Congress moves to protect phone records

Published 6 June 2007

Congress considers a bill, and the FCC tightens regulatory requirements on telecoms better to safeguard personal data, but industry says the cost is too high

You may call your mother asking for an apple pie recipe. Within days you begin to receive calls from telemarketers who try to sell you cooking equipment or want you ti sign up for a pie home delivery service. What happened? You private phone record ended up in the hands of data brokers, that’s what happened. Phone companies currently face few consequences for not protecting the information, and members of Congress want to raise the bar by passing the Prevention of Fraudulent Access to Phone Records Act (H.R. 936). Trouble is, complying with the proposed security requirements may well add $12 to $64 to the cost of a telephone line, according to Walter McCormick, president and CEO of the United States Telecom Association, who spoke at a hearing on the bill.

The bill’s purpose is to add teeth to the legal sanctions against pretexting, a practice in which the perpetrator uses a false motive, or a pretext, to obtain access to personal information, such as phone records. Professional pretexters sell the information they gather to people or companies without asking too many questions about how they will use it; sometimes the buyers are criminals — ID thieves — who use the information to steal a person’s assets or establish credit in his or her name.

H.R. 936, introduced earlier this year by Representative John Dingell (D-Michigan), bans obtaining or attempting to obtain another person’s records through pretexting, causing disclosure or attempting to disclose records, or directly selling or disclosing that data. An exemption applies to situations where law enforcement requests records. The bill also triples the fines the Federal Communications Commission (FCC) could levy on companies that violate the implementing regulations, imposing a maximum of $3 million for multiple violations.

The proposal also instructs the FCC to “prescribe regulations adopting more stringent security standards for customer proprietary network information.”

Those regulations would require telecommunications carriers to notify the commission should a breach occur, undergo periodic audits by the commission to determine compliance, and establish “administrative, technical, and physical safeguards.”

Industry opposes the bill. Representatives from the United States Telecom Association and the CTIA, an association for the wireless industry, warned that the additional security required in the legislation would be costly to providers while doing little to put pretexters out of business. It would limit the ability of telecommunications carriers to market new and bundled services to target audiences, for example, or to employ third parties to assist with billing and customer-care functions.

Mary Alice Davidson writes in Security Management that the current legislation is but one in a series of efforts to deal with the problem. The 1999 Gramm-Leach-Bliley Act (GLBA) outlawed the use of pretexting to obtain financial data from customers or institutions. Additional legislation, which became law in December 2006 and January 2007, adds further clout for enforcement agencies going after pretexters. The U.S. SAFE WEB Act allows greater cooperation and information sharing between law enforcers in the United States and their counterparts in other countries as they pursue data brokers (who are often trafficking in data obtained through pretexting).
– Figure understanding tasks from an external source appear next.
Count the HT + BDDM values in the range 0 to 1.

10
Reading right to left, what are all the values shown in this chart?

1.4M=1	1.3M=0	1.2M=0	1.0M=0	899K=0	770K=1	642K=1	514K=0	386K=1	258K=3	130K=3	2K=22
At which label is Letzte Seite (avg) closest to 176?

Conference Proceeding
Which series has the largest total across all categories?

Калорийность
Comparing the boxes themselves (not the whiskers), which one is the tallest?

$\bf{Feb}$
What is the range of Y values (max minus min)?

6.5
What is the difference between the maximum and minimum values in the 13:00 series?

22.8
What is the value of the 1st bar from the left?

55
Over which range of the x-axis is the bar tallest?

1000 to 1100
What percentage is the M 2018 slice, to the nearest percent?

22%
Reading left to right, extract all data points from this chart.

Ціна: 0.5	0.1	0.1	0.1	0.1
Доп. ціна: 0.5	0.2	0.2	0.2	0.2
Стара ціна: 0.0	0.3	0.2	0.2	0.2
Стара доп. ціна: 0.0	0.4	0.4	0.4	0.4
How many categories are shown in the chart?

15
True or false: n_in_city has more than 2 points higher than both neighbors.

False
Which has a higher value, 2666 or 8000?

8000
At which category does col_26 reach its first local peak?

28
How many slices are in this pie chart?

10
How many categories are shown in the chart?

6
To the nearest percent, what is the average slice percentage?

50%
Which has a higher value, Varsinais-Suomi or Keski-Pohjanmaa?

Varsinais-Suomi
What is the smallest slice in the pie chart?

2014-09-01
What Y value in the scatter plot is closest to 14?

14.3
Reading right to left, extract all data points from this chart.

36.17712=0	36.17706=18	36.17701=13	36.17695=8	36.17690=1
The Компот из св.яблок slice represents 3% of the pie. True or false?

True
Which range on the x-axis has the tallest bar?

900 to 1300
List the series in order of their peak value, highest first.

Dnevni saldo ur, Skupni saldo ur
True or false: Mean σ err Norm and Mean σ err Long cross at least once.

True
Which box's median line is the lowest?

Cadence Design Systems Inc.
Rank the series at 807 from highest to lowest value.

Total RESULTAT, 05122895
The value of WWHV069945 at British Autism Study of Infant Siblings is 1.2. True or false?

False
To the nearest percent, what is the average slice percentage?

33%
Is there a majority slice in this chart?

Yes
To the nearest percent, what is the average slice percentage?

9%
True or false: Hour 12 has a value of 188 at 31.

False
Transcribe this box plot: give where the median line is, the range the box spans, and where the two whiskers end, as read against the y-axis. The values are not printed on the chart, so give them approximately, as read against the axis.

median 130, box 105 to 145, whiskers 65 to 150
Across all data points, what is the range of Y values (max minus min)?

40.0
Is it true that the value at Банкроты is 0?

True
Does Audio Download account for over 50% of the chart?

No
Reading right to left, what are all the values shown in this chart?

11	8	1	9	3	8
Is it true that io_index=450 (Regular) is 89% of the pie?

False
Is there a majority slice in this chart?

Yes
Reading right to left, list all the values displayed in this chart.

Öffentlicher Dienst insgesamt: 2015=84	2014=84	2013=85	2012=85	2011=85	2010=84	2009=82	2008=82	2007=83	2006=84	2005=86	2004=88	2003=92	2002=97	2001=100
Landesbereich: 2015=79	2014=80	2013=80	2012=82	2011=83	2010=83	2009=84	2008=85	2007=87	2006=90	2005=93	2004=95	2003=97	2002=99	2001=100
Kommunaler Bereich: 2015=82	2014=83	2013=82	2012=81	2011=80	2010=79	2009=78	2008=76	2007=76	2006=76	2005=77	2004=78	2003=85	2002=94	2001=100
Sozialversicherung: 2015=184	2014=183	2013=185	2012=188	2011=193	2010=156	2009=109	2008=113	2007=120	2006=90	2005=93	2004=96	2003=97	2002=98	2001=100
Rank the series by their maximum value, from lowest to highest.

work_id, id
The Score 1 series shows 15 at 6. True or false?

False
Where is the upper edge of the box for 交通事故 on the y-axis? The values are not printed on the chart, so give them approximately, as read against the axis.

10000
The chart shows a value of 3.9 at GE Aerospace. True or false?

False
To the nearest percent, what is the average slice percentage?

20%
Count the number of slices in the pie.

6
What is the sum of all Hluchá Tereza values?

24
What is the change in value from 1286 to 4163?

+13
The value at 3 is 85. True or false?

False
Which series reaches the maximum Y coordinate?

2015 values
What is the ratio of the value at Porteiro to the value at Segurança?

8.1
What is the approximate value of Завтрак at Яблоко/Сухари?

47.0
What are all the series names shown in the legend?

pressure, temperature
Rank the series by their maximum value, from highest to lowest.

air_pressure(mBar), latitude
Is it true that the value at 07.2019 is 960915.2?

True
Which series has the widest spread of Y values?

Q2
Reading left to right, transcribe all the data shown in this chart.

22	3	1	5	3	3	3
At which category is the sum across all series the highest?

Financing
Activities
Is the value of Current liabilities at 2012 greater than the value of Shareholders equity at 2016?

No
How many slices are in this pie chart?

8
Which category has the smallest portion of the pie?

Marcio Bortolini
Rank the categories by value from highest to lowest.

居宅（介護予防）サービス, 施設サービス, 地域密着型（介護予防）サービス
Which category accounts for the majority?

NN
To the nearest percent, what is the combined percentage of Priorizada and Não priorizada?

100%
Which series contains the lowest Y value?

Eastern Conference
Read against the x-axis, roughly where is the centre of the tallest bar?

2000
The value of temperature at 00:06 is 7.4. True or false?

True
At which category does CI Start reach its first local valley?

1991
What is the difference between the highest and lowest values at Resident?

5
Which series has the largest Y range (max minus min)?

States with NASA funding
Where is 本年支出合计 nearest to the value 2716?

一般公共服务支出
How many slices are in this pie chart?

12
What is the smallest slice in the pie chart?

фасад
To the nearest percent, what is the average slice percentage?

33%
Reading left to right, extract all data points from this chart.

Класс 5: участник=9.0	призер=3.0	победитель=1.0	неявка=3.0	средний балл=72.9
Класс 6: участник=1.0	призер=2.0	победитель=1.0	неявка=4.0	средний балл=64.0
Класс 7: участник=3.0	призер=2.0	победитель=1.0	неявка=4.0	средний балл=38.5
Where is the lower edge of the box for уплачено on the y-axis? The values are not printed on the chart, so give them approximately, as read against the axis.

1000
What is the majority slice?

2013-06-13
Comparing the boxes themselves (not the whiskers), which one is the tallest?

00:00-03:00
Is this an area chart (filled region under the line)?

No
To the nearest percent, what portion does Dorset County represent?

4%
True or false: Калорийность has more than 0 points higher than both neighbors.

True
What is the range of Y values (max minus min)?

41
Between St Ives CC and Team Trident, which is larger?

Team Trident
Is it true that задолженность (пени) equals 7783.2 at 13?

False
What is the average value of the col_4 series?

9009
Additionally, the Telephone Records and Privacy Protection Act makes the gathering of confidential records by making false statements to a telephone service provider a crime.

Marc Rotenberg, president of the Electronic Privacy Information Center (EPIC), argued that while noteworthy, “Nothing in the [existing laws] puts a duty on the telephone companies that are the actual source of this data to increase their security measures.” He applauded the specific H.R. 936 language that gives enforcement powers to the FTC and industry oversight to the FCC.